El diario Últimas Noticias, principal órgano de propaganda del chavismo, ha elogiado abiertamente la actitud del Ejecutivo español. Los medios del régimen festejan que España rechace lo que consideran una «agresión» perpetrada por Donald Trump. Esta sintonía mediática refuerza la narrativa de Maduro sobre una supuesta legalidad internacional que lo ampara frente a la intervención exterior.
La postura de Pedro Sánchez no ha sido aislada, sino que se ha materializado en un comunicado conjunto. España ha estampado su firma junto a países como Brasil, Colombia, México, Chile y Uruguay. El documento expresa un rechazo frontal a las acciones militares ejecutadas unilateralmente por las fuerzas estadounidenses en territorio venezolano.
Esta alianza sitúa a España en un bloque que prioriza la soberanía del dictador sobre la liberación del pueblo venezolano. El comunicado sostiene que la captura de Maduro vulnera los principios fundamentales del Derecho Internacional. Según los firmantes, el uso de la fuerza y la amenaza militar contra el Palacio de Miraflores son inaceptables bajo cualquier pretexto.
El texto suscrito por el Ejecutivo socialista recalca la importancia de respetar la integridad territorial de los Estados. Para Moncloa, la operación de captura contraviene la prohibición del uso de la fuerza recogida en la Carta de las Naciones Unidas. Esta argumentación jurídica sirve de escudo para un régimen que ha sido denunciado sistemáticamente por violar los derechos humanos.

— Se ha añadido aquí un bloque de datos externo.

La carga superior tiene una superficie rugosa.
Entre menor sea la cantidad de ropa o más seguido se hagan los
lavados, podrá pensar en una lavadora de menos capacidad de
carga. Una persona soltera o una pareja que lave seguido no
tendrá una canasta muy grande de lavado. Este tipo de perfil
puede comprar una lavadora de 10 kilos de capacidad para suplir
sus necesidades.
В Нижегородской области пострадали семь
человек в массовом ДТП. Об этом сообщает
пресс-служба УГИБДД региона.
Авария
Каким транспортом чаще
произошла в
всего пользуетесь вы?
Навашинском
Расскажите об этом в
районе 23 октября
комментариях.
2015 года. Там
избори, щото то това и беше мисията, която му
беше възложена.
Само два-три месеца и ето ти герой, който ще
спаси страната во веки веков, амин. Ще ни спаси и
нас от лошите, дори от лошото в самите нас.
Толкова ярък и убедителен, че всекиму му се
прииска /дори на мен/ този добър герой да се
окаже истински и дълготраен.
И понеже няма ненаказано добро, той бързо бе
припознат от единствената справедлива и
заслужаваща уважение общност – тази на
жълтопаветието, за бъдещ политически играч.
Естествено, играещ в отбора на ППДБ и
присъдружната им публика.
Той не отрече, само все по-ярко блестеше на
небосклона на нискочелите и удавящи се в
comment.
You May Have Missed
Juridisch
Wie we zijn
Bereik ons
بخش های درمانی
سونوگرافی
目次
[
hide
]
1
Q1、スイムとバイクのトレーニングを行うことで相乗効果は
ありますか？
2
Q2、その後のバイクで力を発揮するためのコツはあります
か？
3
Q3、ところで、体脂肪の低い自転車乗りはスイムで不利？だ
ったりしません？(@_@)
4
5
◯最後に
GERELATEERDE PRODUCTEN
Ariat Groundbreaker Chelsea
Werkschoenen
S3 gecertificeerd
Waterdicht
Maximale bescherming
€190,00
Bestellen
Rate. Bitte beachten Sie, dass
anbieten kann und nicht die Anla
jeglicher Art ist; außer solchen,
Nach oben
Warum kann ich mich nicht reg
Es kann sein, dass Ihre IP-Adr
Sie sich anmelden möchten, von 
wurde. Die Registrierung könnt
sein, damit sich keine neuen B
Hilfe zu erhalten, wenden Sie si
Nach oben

Internamente, el chavismo utiliza este apoyo diplomático para proyectar una imagen de fortaleza y respaldo exterior. La prensa gubernamental venezolana difunde que cuentan con «grandes apoyos» en Europa gracias a la gestión de Sánchez. Esta lectura facilita que la dictadura mantenga su discurso de resistencia frente a lo que denominan «imperialismo yanqui».
Es llamativo que España se coordine con los líderes más afines al bolivarianismo, como Gustavo Petro o Lula da Silva. Al unirse a este eje, el Gobierno español rompe la tradicional unidad de acción con sus socios occidentales más cercanos. La decisión de priorizar este comunicado conjunto deja a nuestro país en una posición comprometida ante la administración estadounidense.
El alineamiento de España con los países del Grupo de Puebla en este asunto refleja un giro evidente en la política exterior. En lugar de liderar la exigencia de una transición democrática real, el Gobierno parece más cómodo en la retórica de la «no injerencia». Esta pasividad diplomática es recibida con alivio en Caracas, donde los jerarcas del régimen se sienten protegidos por el paraguas español.